Posted Sun, May 10, 3:04 p.m. Inappropriate
Bozeman or as we like to call him, Bozo, shouldn't even be in Seattle giving himself an ego stroke. Seattle people are not going to vote for him unless he intends to run there after we vote him out in the fall.
Bozo-nomics has gotten us several things but at a cost. The BUTT aka Bremerton Underground Transit Tunnel went over budget and will cost the people of Bremerton tax money to maintain that he never told the citizens of Bremerton about until it was too late.
All the parks cost money to maintain and Bremerton is hemmoraging so much money right now that we just had to let go of 2 police officers and a parks maintenace person and one more.
He's so proud the Marina. He didn't build it, he didn't get any special grants for it. The Port of Bremerton, the local port authority, built it. It's grossly underused at only 29% fill when estimates said it should be over 50% by now.
The Condos, were built but the Kitsap County Consolidated Housing Authority and not by him, which is still below 50% fill and they're behind in paying back the money for the condos. Which means that all the tenants could lose their money and homes when the condo's go into foreclosure and the entire kitsap county gets to pay the $25million bill.
Bozo and his economic developer Gary Sexton aka Suckton, have tried strong arming a few of the profitable business left in the community out of their land to build more parks. Walk 2 blocks from the ferry terminal and you will see a lot of empty store fronts because businesses find it cheaper and more friendly not to be in Bremerton.
Oh btw, that nice picture of the Sinclair building above... it's already been demolished and turned into an empty, very ugly, parking lot. The businesses that used to be in it have all moved out of city.
We are getting a Norm Dicks sewage plant. Even though Port Orchard is right there, has the capacity and ready to go, Bozo would rather waste more tax dollars.
The roads aren't too bad near the terminal, many are even new. But leave the area and find over 40% in a failed state because all the money is going into downtoawn and there isn't enough left to even do potholes.

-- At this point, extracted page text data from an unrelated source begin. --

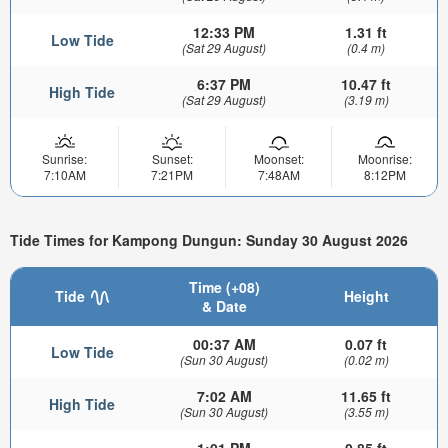
12:33 PM
1.31 ft
Low Tide
(Sat 29 August)
(0.4 m)
6:37 PM
10.47 ft
High Tide
(Sat 29 August)
(3.19 m)
Sunrise:
Sunset:
Moonset:
Moonrise:
7:10AM
7:21PM
7:48AM
8:12PM
Tide Times for Kampong Dungun: Sunday 30 August 2026
Time (+08)
Tide
Height
& Date
00:37 AM
0.07 ft
Low Tide
(Sun 30 August)
(0.02 m)
7:02 AM
11.65 ft
High Tide
(Sun 30 August)
(3.55 m)
1:01 PM
0.85 ft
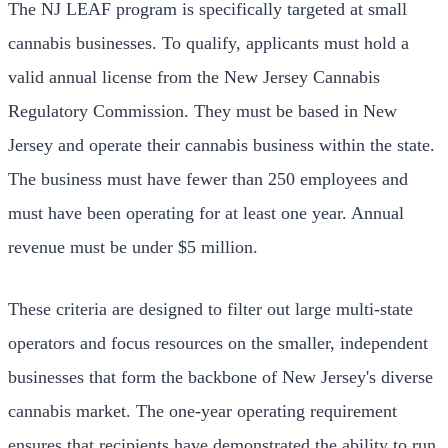
The NJ LEAF program is specifically targeted at small
cannabis businesses. To qualify, applicants must hold a
valid annual license from the New Jersey Cannabis
Regulatory Commission. They must be based in New
Jersey and operate their cannabis business within the state.
The business must have fewer than 250 employees and
must have been operating for at least one year. Annual
revenue must be under $5 million.
These criteria are designed to filter out large multi-state
operators and focus resources on the smaller, independent
businesses that form the backbone of New Jersey's diverse
cannabis market. The one-year operating requirement
ensures that recipients have demonstrated the ability to run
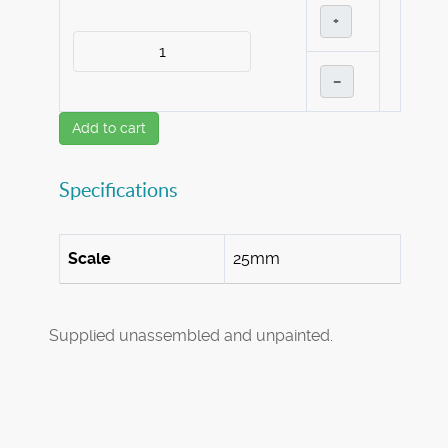
+
–
Add to cart
Specifications
Scale
25mm
Supplied unassembled and unpainted.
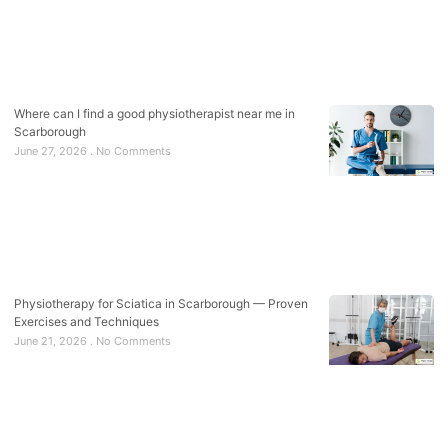
Where can I find a good physiotherapist near me in
Scarborough
June 27, 2026
No Comments
Physiotherapy for Sciatica in Scarborough — Proven
Exercises and Techniques
June 21, 2026
No Comments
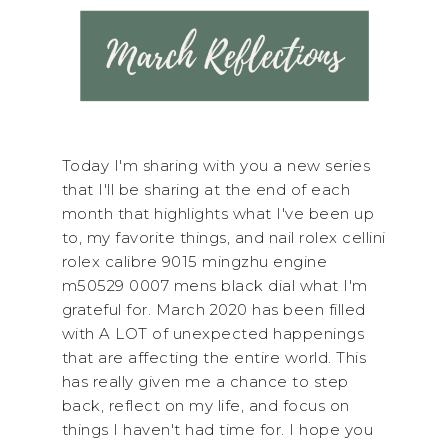
Today I'm sharing with you a new series
that I'll be sharing at the end of each
month that highlights what I've been up
to, my favorite things, and nail rolex cellini
rolex calibre 9015 mingzhu engine
m50529 0007 mens black dial what I'm
grateful for. March 2020 has been filled
with A LOT of unexpected happenings
that are affecting the entire world. This
has really given me a chance to step
back, reflect on my life, and focus on
things I haven't had time for. I hope you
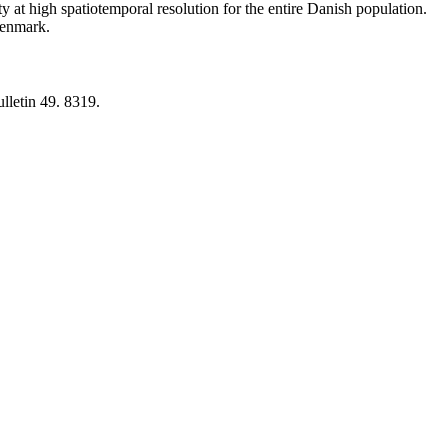
y at high spatiotemporal resolution for the entire Danish population.
 Denmark.
lletin 49. 8319.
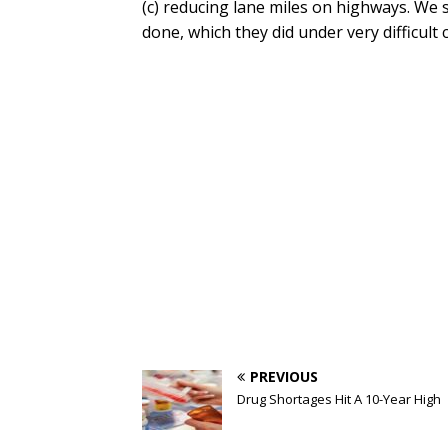
(c) reducing lane miles on highways. We s
done, which they did under very difficult 
PREVIOUS
Drug Shortages Hit A 10-Year High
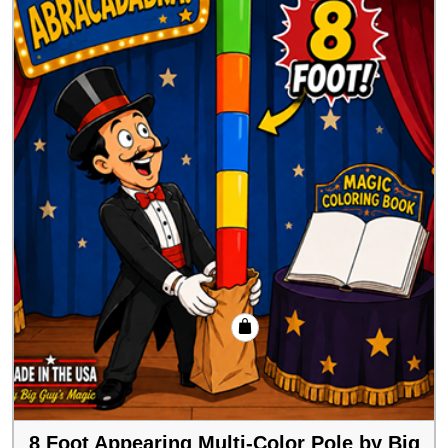
8 Foot Appearing Multi-Color Pole by Big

So yeah!!! we have pretty parks to lounge around in. No where to shop and no jobs to work at. Pretty freaking lame but that's Bozo for you.
Posted Mon, May 11, 8:20 a.m. Inappropriate
Since there are so many sources out there competing for my attention, I stopped reading Ms. Godden's piece after the first line. Cary Bozeman did not "come to Seattle" to trash the city and its leaders, rather he did so during a mayor's conference in Bremerton, which he hosted. My personal rule is to stop reading at the point where the writer says something that I know to be untrue, something that happens with increasing frequency. I kind of expected that Ms. Godden wouldn't make a mistake like this, but maybe she's as scared of blogger dominance as the rest of us.
Incidentally, the Seattle Times did not attend the conference. The paper's front-page story the next day was mostly a crib from the Bremerton Sun, with some follow-up reporting.
Posted Mon, May 11, 11:19 a.m. Inappropriate
Now that's tellin' trash like it is, Jean. And Charlie, you forget to mention your own exalted position as a member of the West Sound media elite. But the most telling thing left out of this royal Mayoral debate over how to make cities cute and pretty is Mayor Bozeman's rubber-to-the-street all-out support of a NASCAR racetrack, at public expense---the ultimate in civic improvement that would surely have left Aurora Avenue North and all of Seattle with a serious case of Stock Car Envy.
Posted Mon, May 11, 11:25 p.m. Inappropriate
Wow, no one has ever suggested that I was in an exalted position as a member of anything, but if disclosure matters I am a reporter for the Port Orchard Independent. I didn't bring this up before because this was a personal opinion of a topic outside of my beat.
You, on the other hand, were an anti-NASCAR lobbyist who is twisting the topic to support an argument already decided. Can you embrace the concept of a graceful winner?